RQ3 – Effects of data poisoning
Fourteen papers examine adversarial poisoning of LLM training data. Attack vectors include injecting malicious repositories, contaminating code snippets, or mislabeling security‑related examples. Experiments demonstrate that poisoned data can cause LLMs to (a) deliberately generate insecure code, (b) overlook known vulnerabilities, or (c) misclassify dangerous patterns as safe. Notably, “source‑code injection” attacks can bias the model to favor certain unsafe API calls without altering model weights; a simple prompt perturbation (e.g., typo in a security keyword) can trigger the malicious behavior, highlighting the stealthy nature of such attacks.
Key insights and recommendations
- Prompt templates anchored in CWE taxonomy – embedding explicit security checks (e.g., “ensure input sanitization for X”) consistently improves detection and fixing accuracy.
- Multi‑stage verification – integrating static analysis, dynamic testing, and post‑patch validation reduces regression risk in the Detect‑Fix workflow.
- Data hygiene – systematic vetting of pre‑training and fine‑tuning corpora, combined with automated poisoning detection tools, is essential to preserve model integrity.
- Defensive training – adversarial training with poisoned samples and regular model audits can mitigate the impact of data‑poisoning attacks.

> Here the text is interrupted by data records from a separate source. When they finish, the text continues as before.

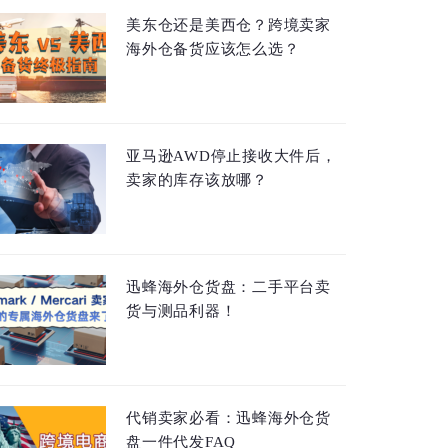
美东仓还是美西仓？跨境卖家
海外仓备货应该怎么选？
亚马逊AWD停止接收大件后，
卖家的库存该放哪？
迅蜂海外仓货盘：二手平台卖
货与测品利器！
代销卖家必看：迅蜂海外仓货
盘一件代发FAQ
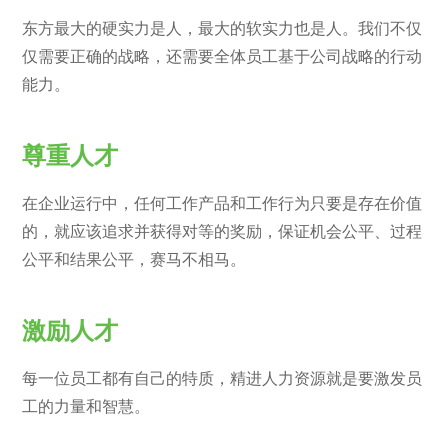
东方最大的硬实力是人，最大的软实力也是人。我们不仅
仅需要正确的战略，还需要全体员工基于公司战略的行动
能力。
尊重人才
在企业运行中，任何工作产品和工作行为只要是存在价值
的，就应该追求并获得对等的奖励，保证机会公平、过程
公平和结果公平，赛马不相马。
激励人才
每一位员工都有自己的特质，精进人力资源就是要激发员
工的力量和智慧。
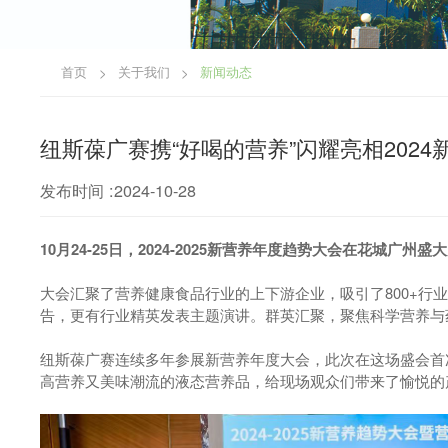
首页
关于我们
新闻动态
>
>
纽斯葆广赛携“好喝的营养”闪耀亮相2024
发布时间 :2024-10-28
10月24-25日，2024-2025新营养年度趋势大会在花城广州盛
大会汇聚了营养健康食品行业的上下游企业，吸引了800+行
告，更有行业精英发表主题演讲。群英汇聚，聚焦科学营养与
纽斯葆广赛连续多年参展新营养年度大会，此次在这场盛会首
高营养又美味潮流的液态营养品，给现场观众们带来了愉悦的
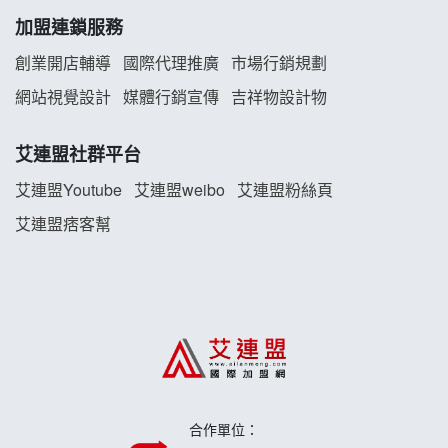
加盟連鎖服務
白鬍泡泡 BOHO POPO加盟說明會
創業開店輔導
國際代理推廣
市場行銷規劃
雞咕雞咕加盟說明會
網站視覺設計
媒體行銷宣傳
吉祥物設計物
TEA TOP加盟說明會
艾連盟社群平台
珍好味臭臭鍋加盟說明會
艾連盟Youtube
艾連盟weibo
艾連盟粉絲頁
艾連盟痞客幫
藍象廷泰式火鍋加盟說明會
日十。早午食加盟說明會
上宇林加盟說明會
莫尼早餐Morni加盟說明會
合作單位：
手作功夫茶加盟說明會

- Broader language coverage – current literature focuses on Python and JavaScript; extending studies to systems languages (C/C++, Rust, Go) is a critical future direction.
The authors conclude that while LLMs offer substantial productivity gains and have demonstrated promising abilities to locate and remediate security flaws, their deployment must be accompanied by rigorous prompt engineering, robust verification pipelines, and proactive defenses against data poisoning. This SLR provides a consolidated taxonomy of LLM‑induced vulnerabilities, an evaluation of detection/fixing techniques, and a roadmap for securing LLM‑driven software development pipelines.